Sa faim de posséder la vérité (et le pressentiment extraordinaire qui en résulte)
« Il se peut bien qu’il existe une sorte de sentier qui nous conduise, si dans la recherche nous accompagne cette pensée : aussi longtemps nous aurons notre corps, aussi longtemps notre âme sera pétrie avec pareille malfaisance, jamais nous ne posséderons comme il faut l’objet que nous désirons; et nous déclarons que c’est la vérité.
Le corps, en effet, occupe de mille façons notre activité à propos de l’obligation de l’entretenir; sans compter que si des maladies surviennent, elles sont des entraves à notre chasse au réel. D’un autre côté voici des amours, des désirs, des craintes, des simulacres de toute sorte, des billevesées sans nombre : de tout cela il nous emplit si bien que, à parler franchement, il ne fait naître en nous la pensée réelle de rien. En effet, guerres, dissensions, batailles, rien d’autre ne nous vaut tout cela que le corps et ses désirs; car c’est à cause de la possession des richesses que se produisent toutes les guerres, et, si nous sommes obligés de posséder des richesses, c’est à cause du corps, esclaves prèts à le servir!
C’est de lui encore que, à cause de tout cela, procède notre paresse à philosopher; mais ce qui est le comble absolument, nous arrive-t-il mème d’avoir, de sa part, quelque répit et de nous tourner vers l’examen réfléchi de quelque question, alors tombant à son tour inopinément en plein dans nos recherches, il y produit tumulte et perturbation, nous étourdissant au point de nous rendre incapables d’apercevoir le vrai. Eh bien! c’est au contraire pour nous chose prouvée que, si nous devons jamais avoir une pure connaissance de quoi que ce soit, il faut nous séparer de lui, et avec l’âme en elle-mème, contempler les choses en elles-mèmes. C’est à ce moment, semble-t-il, que nous appartiendra ce que nous désirons, ce dont nous déclarons être amoureux : la pensée, c’est-à-dire, tel est le sens de l’argument, quand nous aurons trépassé, mais non quand nous vivons!

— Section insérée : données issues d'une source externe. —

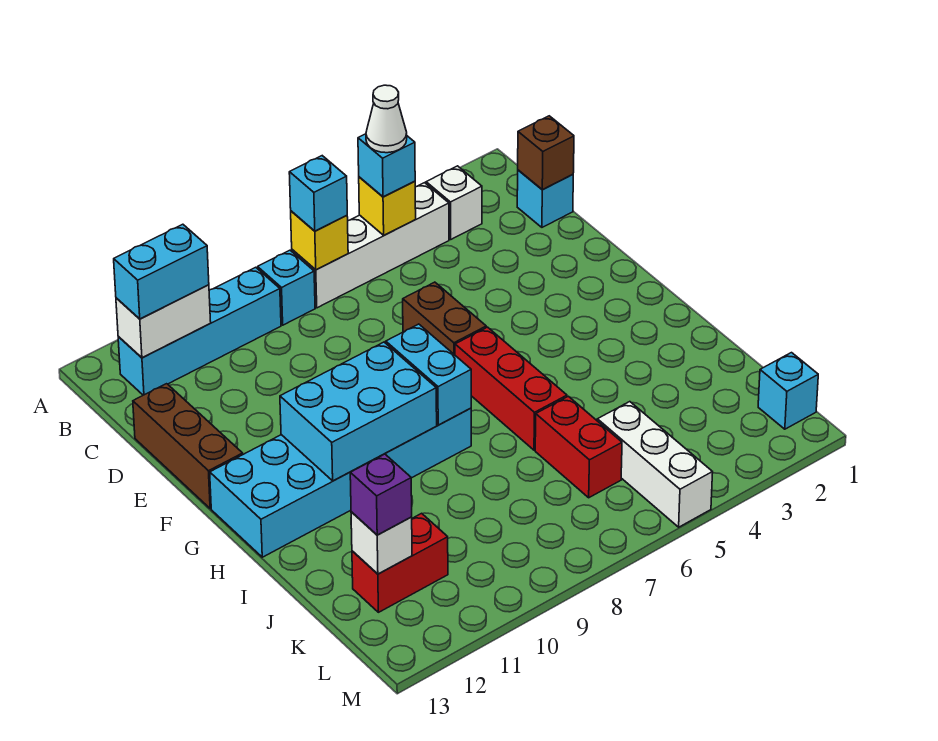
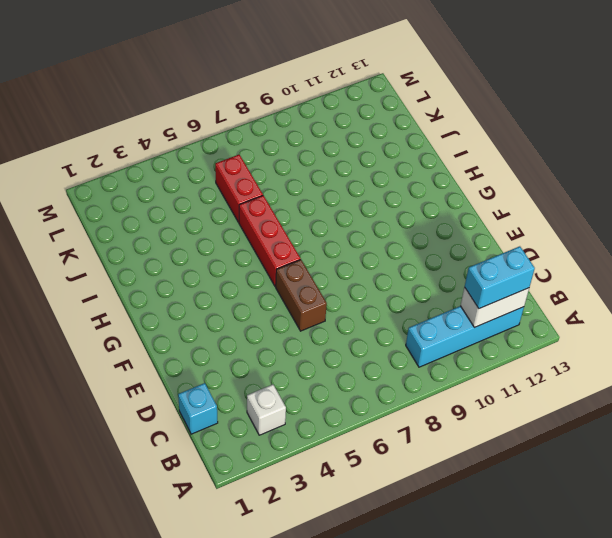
none -> white brick B4:B7 level 1
none -> cyan brick B8 level 1
none -> brown brick D13:F13 level 1

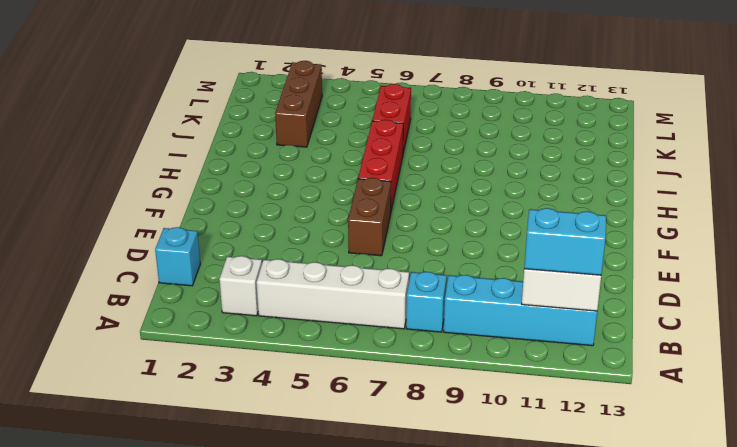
brown brick J3:L3 level 1 -> brown brick D13:F13 level 1
none -> cyan brick G8:H13 level 1
none -> white brick K5:M5 level 1
none -> red brick K11:K12 level 1

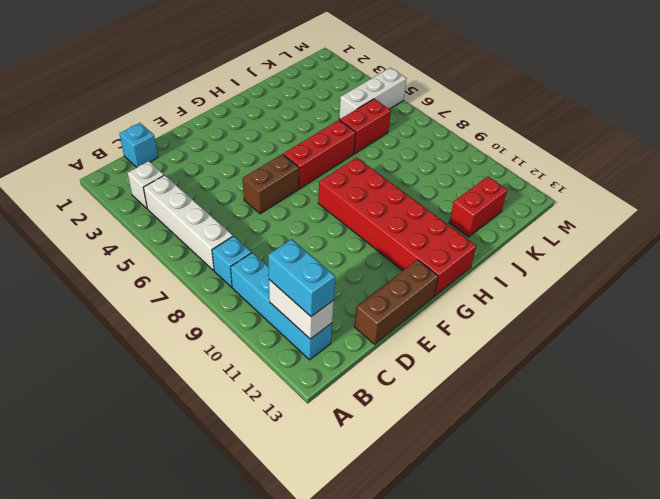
red brick G8:H13 level 1 -> cyan brick G8:H13 level 1
red brick J12:K12 level 1 -> red brick K11:K12 level 1
none -> cyan brick L1 level 1
none -> yellow brick B5 level 2
none -> yellow brick B7 level 2

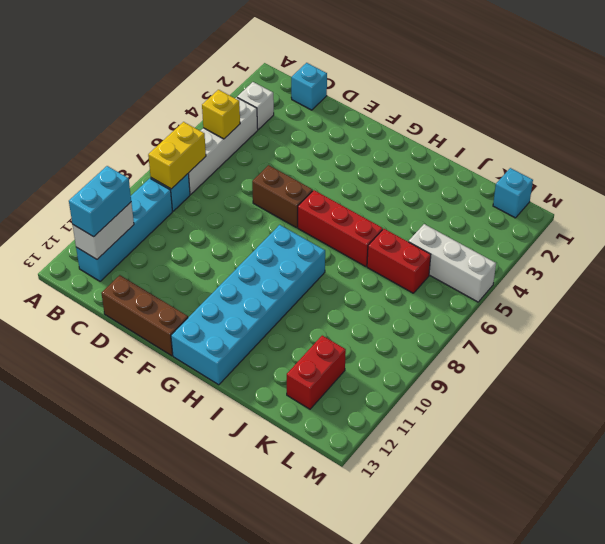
yellow brick B7:B8 level 2 -> yellow brick B7 level 2
none -> brown brick C1 level 2
none -> cyan brick G8:H8 level 2
none -> cyan brick G9:H11 level 2

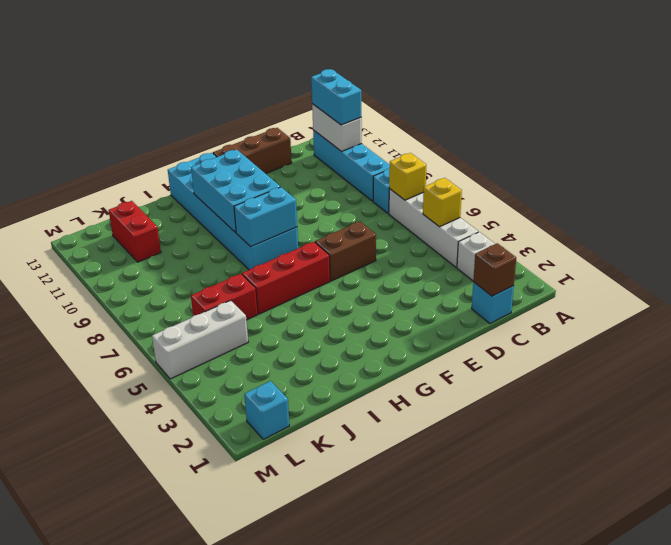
none -> white brick K12 level 2
none -> cyan brick B5 level 3
none -> cyan brick B7 level 3

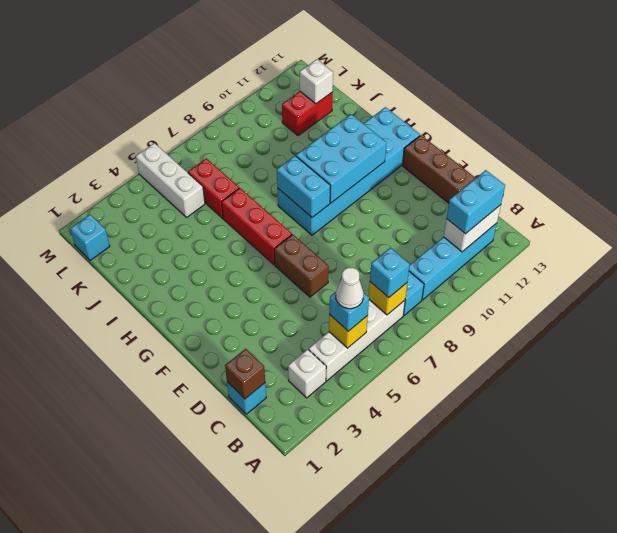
none -> purple brick K12 level 3

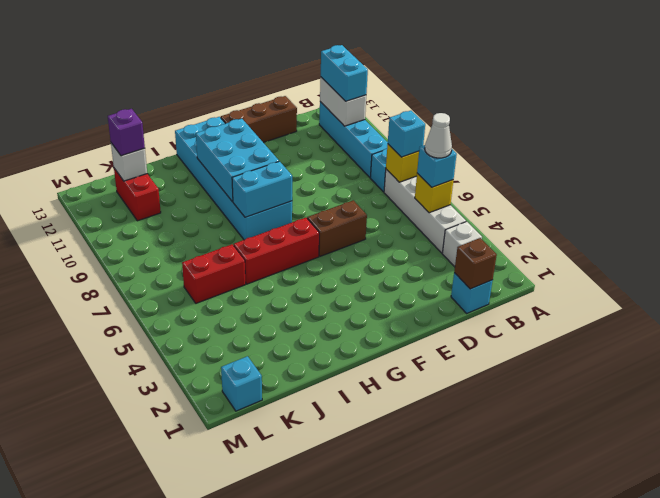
none -> white brick K5:M5 level 1

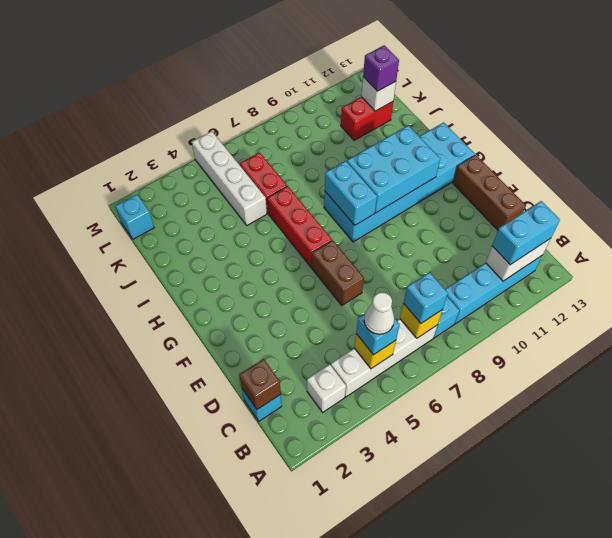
white brick J5:M5 level 1 -> white brick K5:M5 level 1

S’il n’est pas possible, en effet, de rien connaître de façon pure, avec le concours du corps, de deux choses l’une : ou bien d’aucune manière il ne nous est possible d’acquérir la connaissance, ou bien ce l’est pour nous une fois trépassés; car c’est alors que l’âme existera en elle-mème et par elle-mème, à part du corps, mais non point auparavant!
En outre, pendant que nous vivons, le moyen, semble-t-il, d’être le plus près de la connaissance, c’est d’avoir le moins possible commerce avec le corps, pas davantage de nous associer à lui à moins de radicale nécessité, pas davantage de nous laisser contaminer par la nature de celui-ci, mais au contraire de nous en purifier, jusqu’au jour où la Divinité en personne nous aura déliés. Ainsi nous voilà purs, séparés de la folie du corps, appelés alors, — c’est probable — à être en société avec des réalités analogues, et c’est par nous tout seuls que nous connaîtrons ce-qui-est-sans-mélange… Voilà, je crois, quelle sorte de langage tiendraient entre’eux nécessairement les amis-du-savoir, au sens droit du terme, quelle serait nécessairement leur croyance. Ne penses-tu pas de mème? »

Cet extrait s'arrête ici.